■ Input for this task ■
:::::

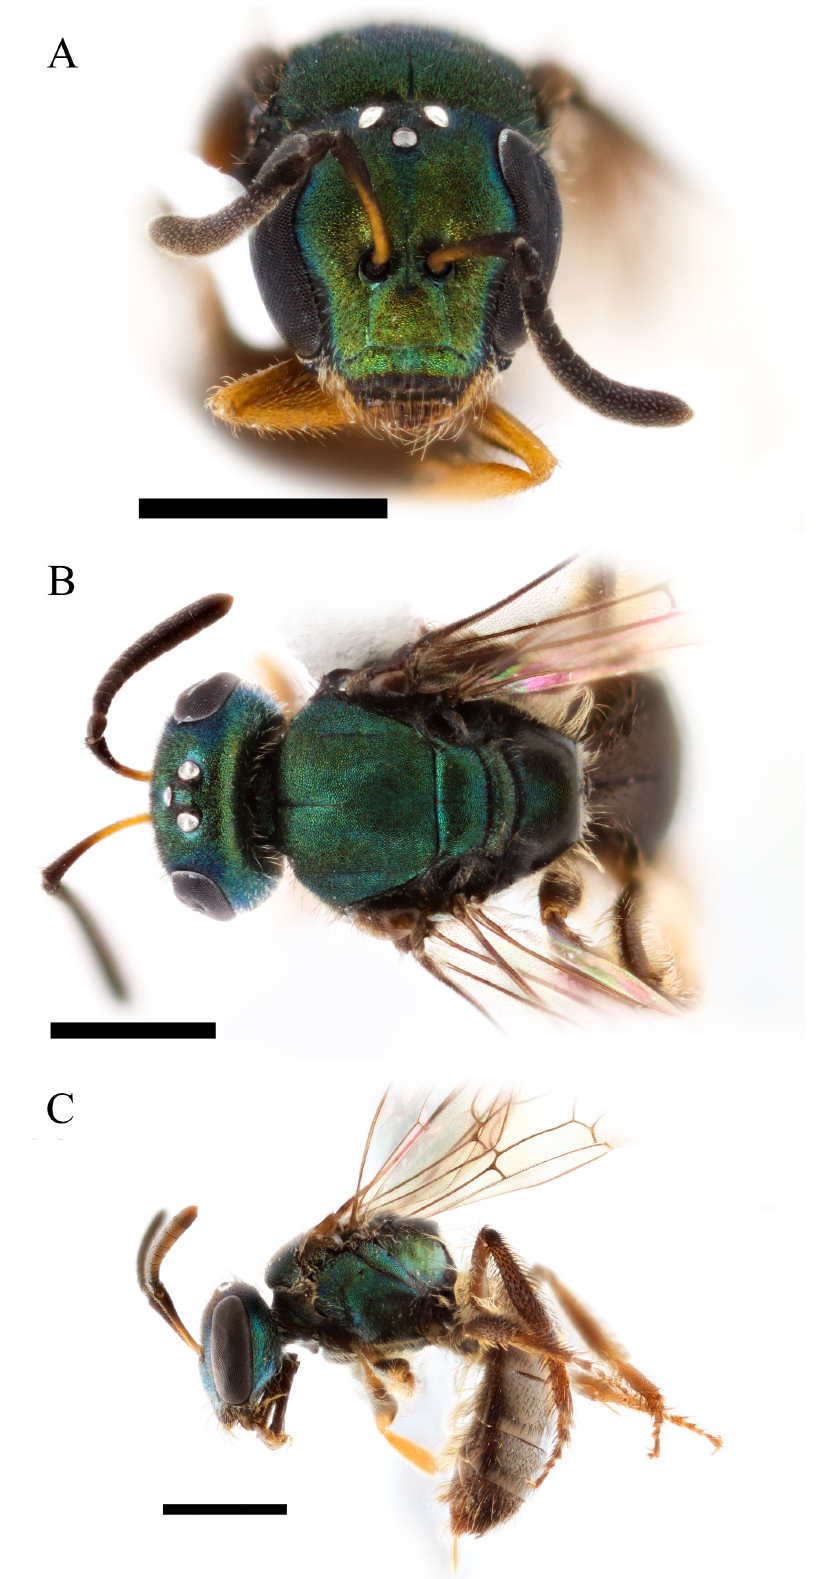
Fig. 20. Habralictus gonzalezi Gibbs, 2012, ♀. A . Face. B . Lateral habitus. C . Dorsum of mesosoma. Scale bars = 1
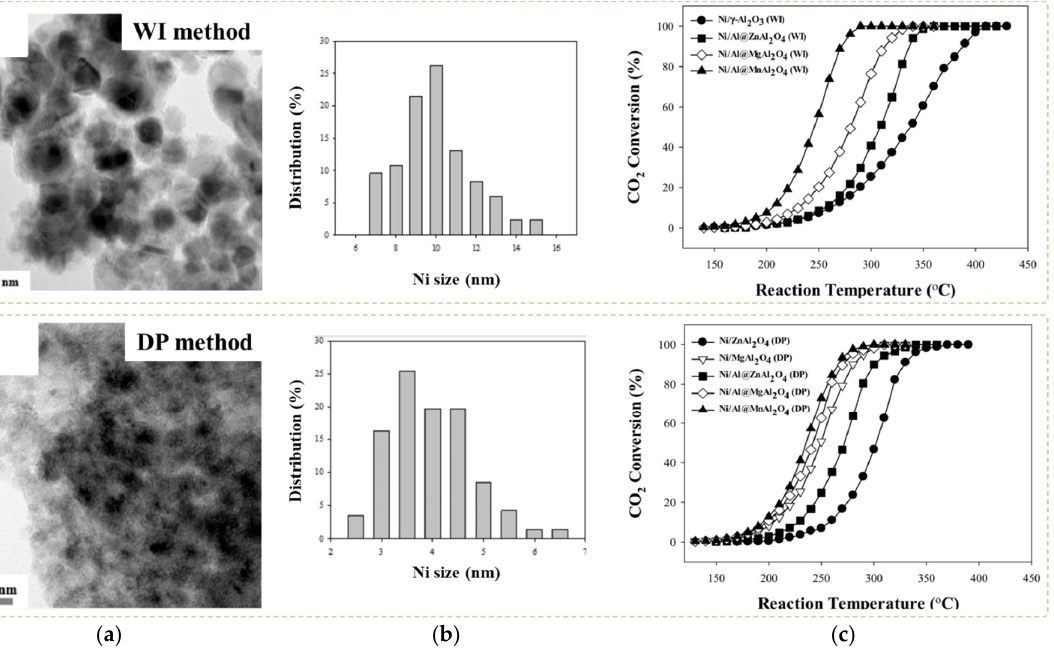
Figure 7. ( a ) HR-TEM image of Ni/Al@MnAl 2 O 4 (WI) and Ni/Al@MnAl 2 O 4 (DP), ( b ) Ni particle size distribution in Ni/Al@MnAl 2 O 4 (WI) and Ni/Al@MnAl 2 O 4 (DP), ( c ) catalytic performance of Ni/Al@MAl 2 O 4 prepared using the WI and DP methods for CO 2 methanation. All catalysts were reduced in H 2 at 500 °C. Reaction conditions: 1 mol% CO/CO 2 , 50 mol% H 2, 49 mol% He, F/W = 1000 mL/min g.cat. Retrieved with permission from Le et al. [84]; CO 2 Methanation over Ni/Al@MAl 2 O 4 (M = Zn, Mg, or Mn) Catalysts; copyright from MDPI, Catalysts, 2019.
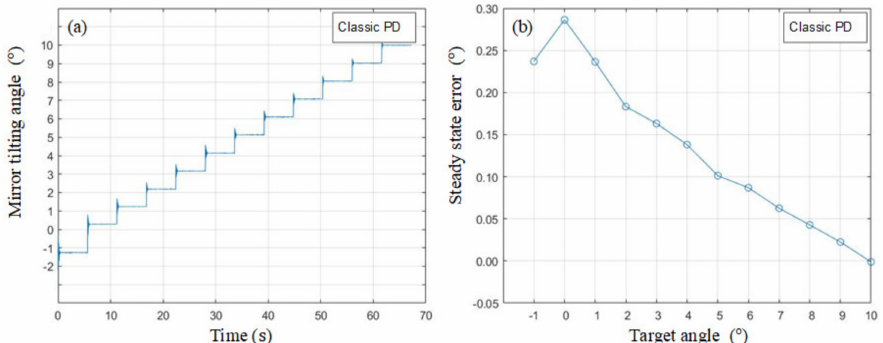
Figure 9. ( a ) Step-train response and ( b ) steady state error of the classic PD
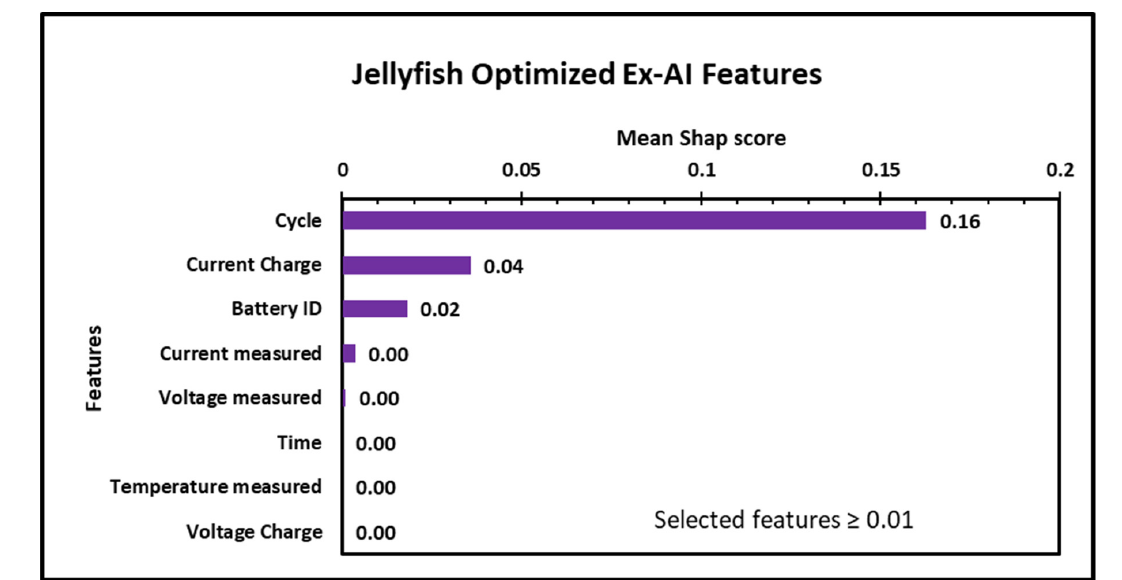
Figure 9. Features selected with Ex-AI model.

:::::

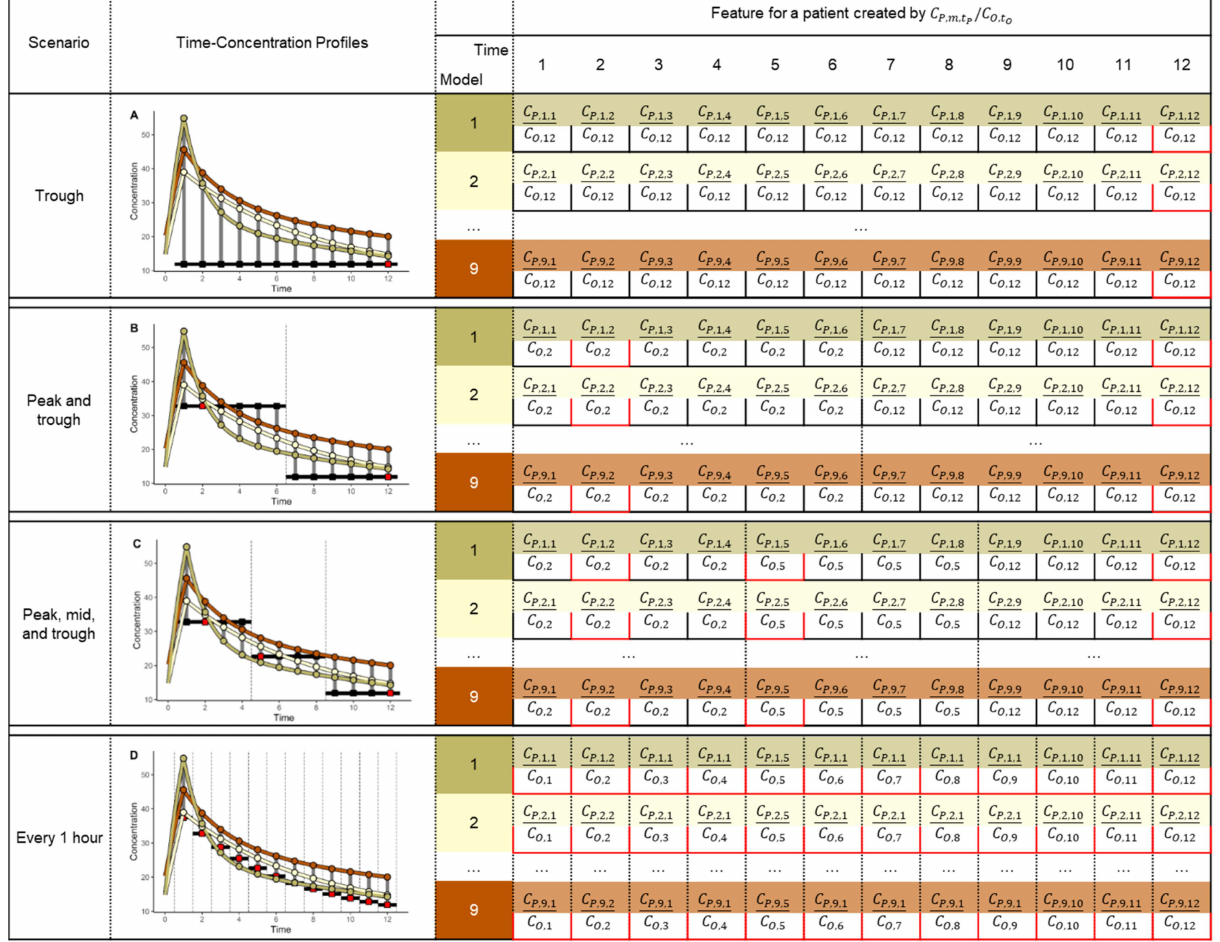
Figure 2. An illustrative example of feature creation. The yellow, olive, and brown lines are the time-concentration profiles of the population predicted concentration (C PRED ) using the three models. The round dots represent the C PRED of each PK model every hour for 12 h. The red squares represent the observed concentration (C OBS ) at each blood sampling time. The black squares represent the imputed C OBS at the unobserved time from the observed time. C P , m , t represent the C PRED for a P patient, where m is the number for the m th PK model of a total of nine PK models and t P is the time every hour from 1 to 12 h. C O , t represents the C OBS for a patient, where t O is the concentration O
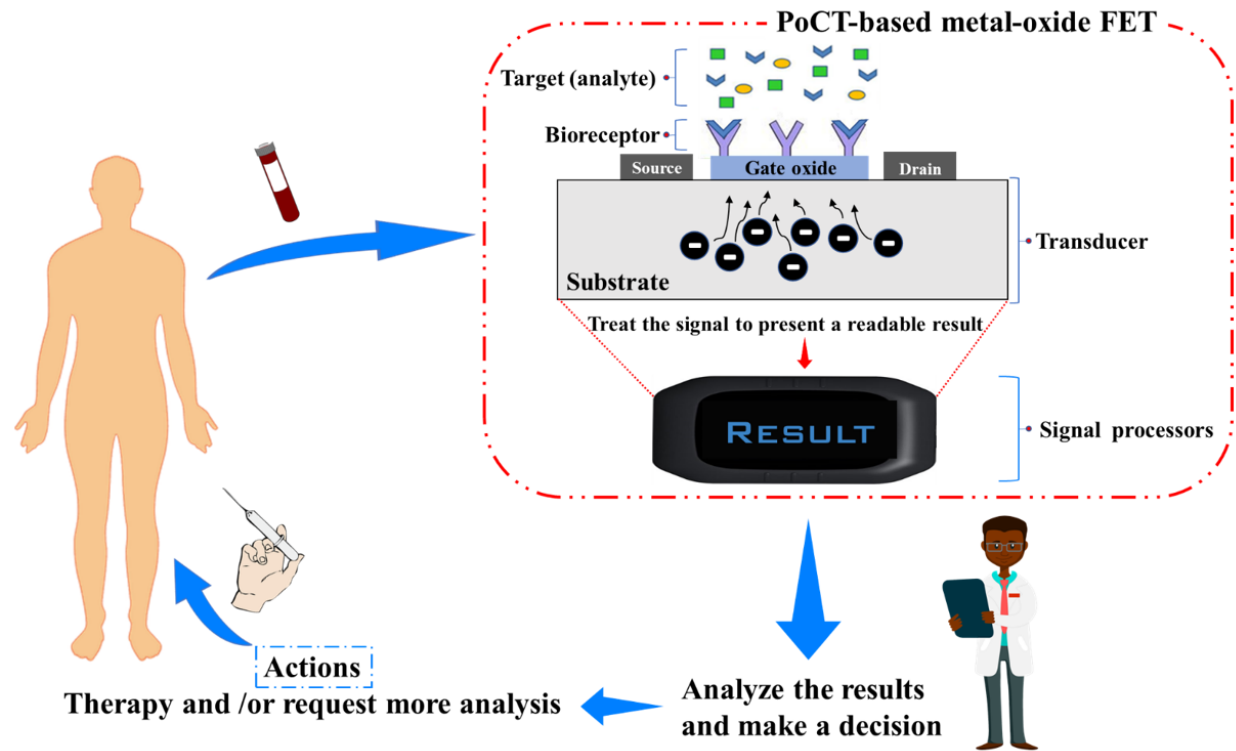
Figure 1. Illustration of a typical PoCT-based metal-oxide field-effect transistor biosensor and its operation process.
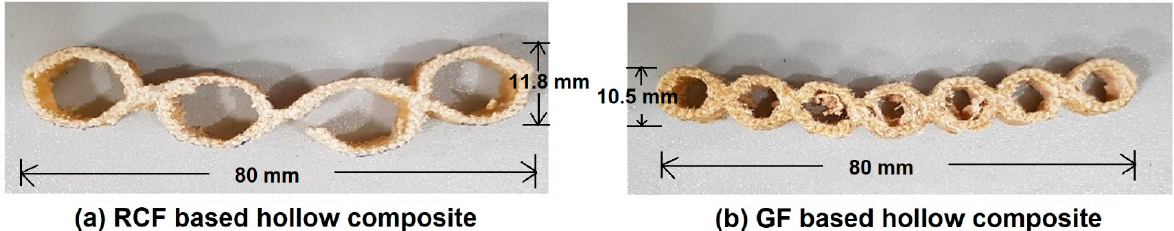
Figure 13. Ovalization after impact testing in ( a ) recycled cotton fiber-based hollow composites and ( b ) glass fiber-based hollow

:::::

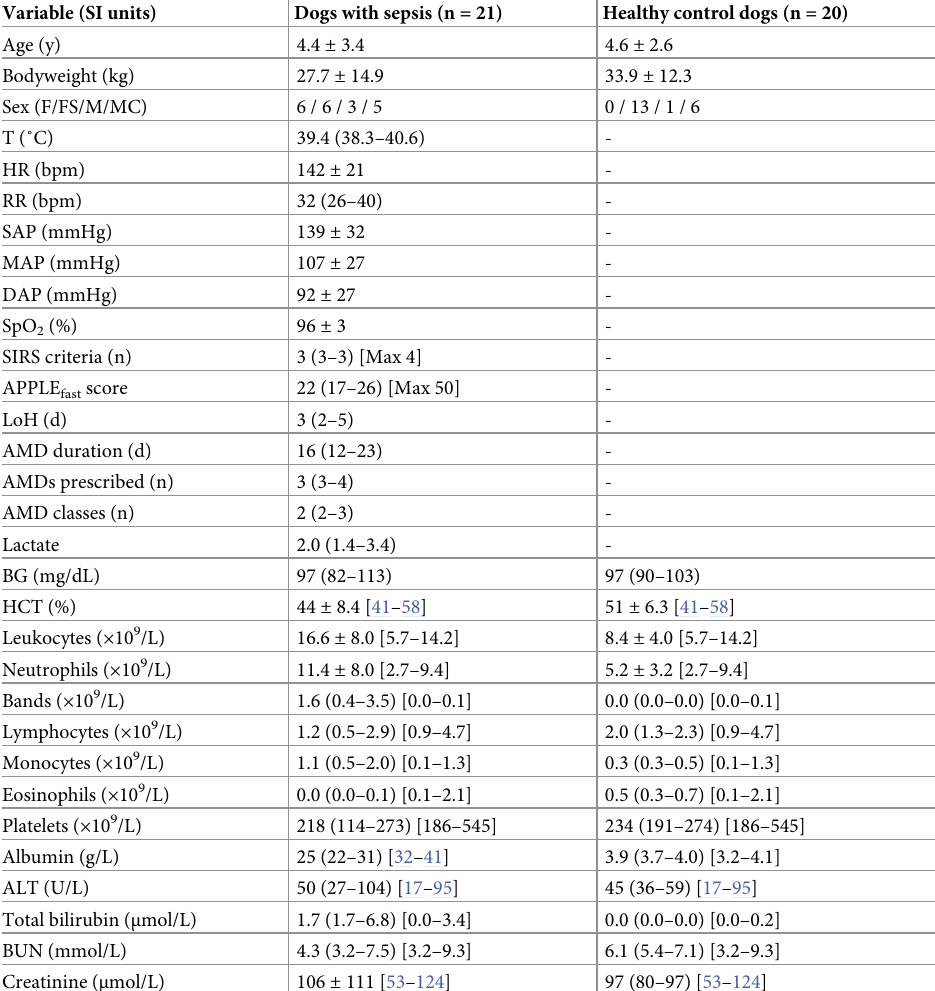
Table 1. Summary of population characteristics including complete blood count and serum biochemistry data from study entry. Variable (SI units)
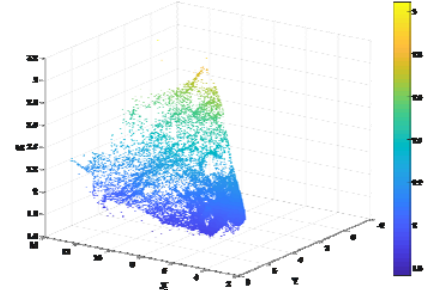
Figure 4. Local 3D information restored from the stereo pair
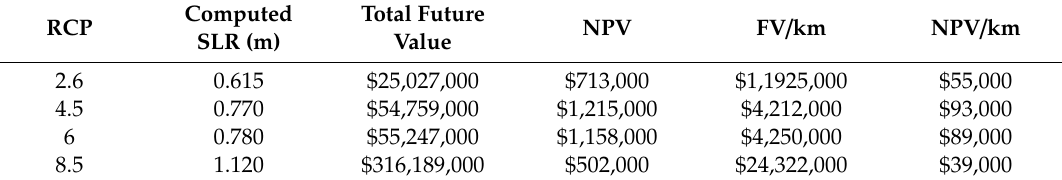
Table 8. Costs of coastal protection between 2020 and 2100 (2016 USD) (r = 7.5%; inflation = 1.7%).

:::::

■ Problem to solve ■
A single number is the whole answer here: how many lines of the material include "Table" as a word or string?

■ Result ■
2